## 文書抜粋
---

中国は、公然と政治体制の批判をする自由が無い国です。

日本では、毎週、国会議事堂の前で安倍内閣批判の集会が行われ、終了後は普通に帰宅することができます。

しかし、中国では天安門広場の前で、習近平批判の活動を行うと、直ちに公安警察がやってきて拘束され、やがて中国の法律に基づき、厳しい罰則が与えられる事になります。

戦後、毛沢東が共産主義的国家を建設して以来、中国には、こうした言論の自由がなく、政治的な体制批判は常に隠れた所か、海外で行われてきました。

劉暁波氏は「零八憲章」を通じて、共産党一党独裁の終結、人権状況の改善などを訴えた事が評価され、ノーベル平和賞を受賞しました。しかし、中国政府に軟禁された劉暁波氏は、残念なことに昨年61歳の若さで病没しました。

私たち日本人にとって、当たり前にように感じている「自由」という事が、隣国では禁じられているのです。

逆に言うと、日本人には、空気のように与えられている「自由」のありがたみが良く理解されていないのではないか、と思います。

■習近平の軍事独裁体制への批判が起き始めている

現国家主席である習近平氏は、今年3月、中国の国家主席の任期を撤廃し、終身制も可能とする事を目的として、憲法を改正しました。

習近平体制になってから、中国は、南シナ海に人工島をつくり軍事拠点化を進めるなど、元々持っていた覇権主義の考えを一層表面化させています。

我が国にとっても、この体制が長期間継続するということになると、国防上の観点からも重要な事でありますが、中国の国内でもいわゆる長老たちから批判の声が上がっているようです。

---

## 資料部分
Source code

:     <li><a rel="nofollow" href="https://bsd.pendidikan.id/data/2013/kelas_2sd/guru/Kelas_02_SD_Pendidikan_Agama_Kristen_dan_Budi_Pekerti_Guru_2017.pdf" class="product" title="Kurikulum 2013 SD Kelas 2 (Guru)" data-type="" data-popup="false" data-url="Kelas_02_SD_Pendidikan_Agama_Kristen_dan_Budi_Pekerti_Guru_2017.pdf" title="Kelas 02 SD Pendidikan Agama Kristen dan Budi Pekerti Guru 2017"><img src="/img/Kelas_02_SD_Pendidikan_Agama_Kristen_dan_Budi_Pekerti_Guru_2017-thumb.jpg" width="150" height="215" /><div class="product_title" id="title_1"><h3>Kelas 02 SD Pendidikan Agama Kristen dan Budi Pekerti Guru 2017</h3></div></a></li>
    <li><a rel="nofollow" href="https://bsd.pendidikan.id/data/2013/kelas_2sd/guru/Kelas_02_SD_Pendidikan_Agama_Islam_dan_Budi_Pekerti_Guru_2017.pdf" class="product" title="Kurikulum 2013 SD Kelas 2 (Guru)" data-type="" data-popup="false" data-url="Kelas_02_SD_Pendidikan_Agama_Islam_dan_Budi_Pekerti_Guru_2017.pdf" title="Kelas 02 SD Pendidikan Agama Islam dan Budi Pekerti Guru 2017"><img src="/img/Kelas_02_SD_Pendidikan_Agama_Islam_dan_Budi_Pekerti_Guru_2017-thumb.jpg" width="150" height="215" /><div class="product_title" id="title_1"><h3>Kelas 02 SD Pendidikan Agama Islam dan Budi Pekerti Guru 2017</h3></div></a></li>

---

## 作業課題 1
文書抜粋によると、劉暁波氏は何歳で病没しましたか。
## 作業課題 2
文書抜粋に名前が出てくる人物をすべて挙げてください。
## 作業課題 3
文書抜粋のうち、「日本では、毎週、国会議事堂の」から「61歳の若さで病没しました。」までの部分をそのまま書き出してください。
上の資料は文書抜粋とは関係のない別のものです。

## 課題の解答 1
61歳です。

## 課題の解答 2
安倍、習近平、毛沢東、劉暁波

## 課題の解答 3
日本では、毎週、国会議事堂の前で安倍内閣批判の集会が行われ、終了後は普通に帰宅することができます。

しかし、中国では天安門広場の前で、習近平批判の活動を行うと、直ちに公安警察がやってきて拘束され、やがて中国の法律に基づき、厳しい罰則が与えられる事になります。

戦後、毛沢東が共産主義的国家を建設して以来、中国には、こうした言論の自由がなく、政治的な体制批判は常に隠れた所か、海外で行われてきました。

劉暁波氏は「零八憲章」を通じて、共産党一党独裁の終結、人権状況の改善などを訴えた事が評価され、ノーベル平和賞を受賞しました。しかし、中国政府に軟禁された劉暁波氏は、残念なことに昨年61歳の若さで病没しました。